Ryan coached women’s volleyball at a couple of Christian colleges for 25 years. “I continued to drink and use pain medications because I could access the medications at any point in time. It got so bad that I was seeing five doctors at the same time. I could take the pills during the day and drink at night,” Ryan explained.
Ryan was keeping up appearances, but the addiction was taking its toll. “In the beginning, no one knew. I could hide behind my accomplishments. It was crazy. This went on for 13 years. I was forced to resign my coaching job. I couldn’t hide it any longer. I was suffering the consequences.” Ryan suspected God was trying to get his attention.
Ryan got sober for a while, met a girl and got a job. Things were beginning to improve for Ryan until someone at work introduced him to heroine. “It’s crazy how, in the depths of your addiction and sin, you’re running from God, never really satisfied. Because the task of fixing yourself is so daunting, you go from one pleasure to the next. You live on these little kind of highs but there is no lasting fun in it,” says Ryan.
The heroine use went on for 2 ½ years and the consequences were piling up. “(My girlfriend) found out I was using drugs and wanted me out. Then I was pulled over with heroine,” Ryan said.
Ryan had never been in this much trouble before. “I was sent to jail for four months. That was the most awful experience I’ve had,” he said. “I talked to God in a way I have never spoken to Him before. I was crying on my knees, in desperation. This went on for days.
I was praying God would take me out of this place.”
God heard Ryan’s pleas for help. “I met the chaplain at the jail and he knew someone at the Rescue Mission. He offered to drive me to the Mission when I got released,” Ryan said.
Ryan remembers his first day at the Mission. “I showed up at the Mission in a jumpsuit with nothing else. I was so happy to be here. I hadn’t seen daylight in four months.” That wasn’t the only light Ryan was seeing. “I always had felt I had to work for my salvation. Looking back, there was a lot of people-pleasing. God reached in and turned me toward Him supernaturally, in a way I couldn’t have done.”

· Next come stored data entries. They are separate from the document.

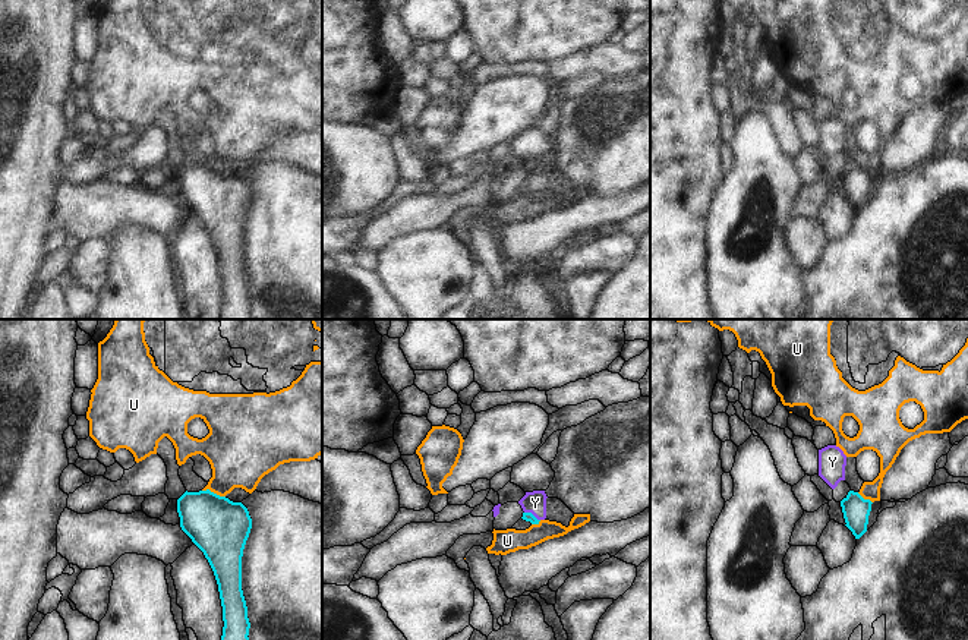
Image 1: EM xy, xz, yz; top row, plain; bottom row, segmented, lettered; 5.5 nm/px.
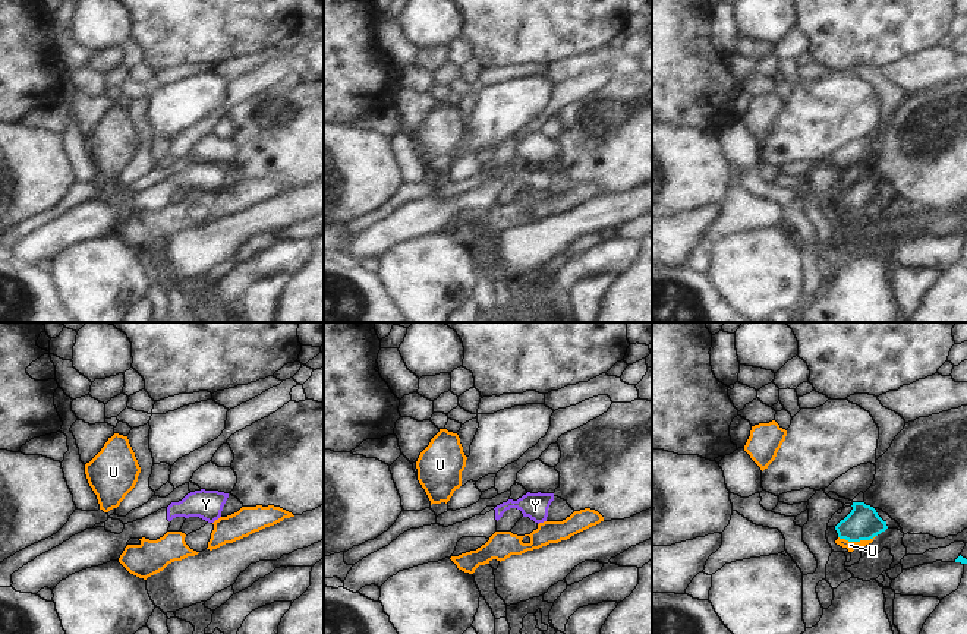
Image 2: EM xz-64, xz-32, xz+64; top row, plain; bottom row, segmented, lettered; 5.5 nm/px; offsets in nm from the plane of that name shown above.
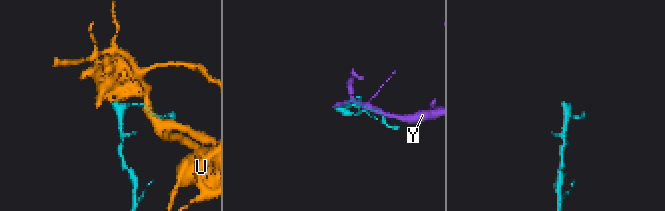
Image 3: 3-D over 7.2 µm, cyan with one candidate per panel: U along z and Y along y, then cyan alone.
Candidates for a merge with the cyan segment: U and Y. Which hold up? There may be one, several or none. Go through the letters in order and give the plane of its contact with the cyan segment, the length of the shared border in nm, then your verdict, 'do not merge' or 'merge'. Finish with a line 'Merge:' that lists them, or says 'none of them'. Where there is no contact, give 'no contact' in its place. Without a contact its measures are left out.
U: meets cyan in xy; contact 130 nm long; do not merge
Y: meets cyan in xz; contact 100 nm long; merge
Merge: Y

Ryan hasn’t been sober this long since he was 16 years old. “I don’t have anxiety about the future. Every day I find joy in what God has done for me. I don’t know what’s next for me, whether to go back to coaching or something else. I want to get married and have a family someday,” says Ryan.
The love and support Ryan has received at the Mission has made a permanent mark upon his life. “You can tell God’s hand is here by the people He has in leadership. I’ve never felt that they didn’t have my best interest in mind. They care about what happens in my day to day,” says Ryan.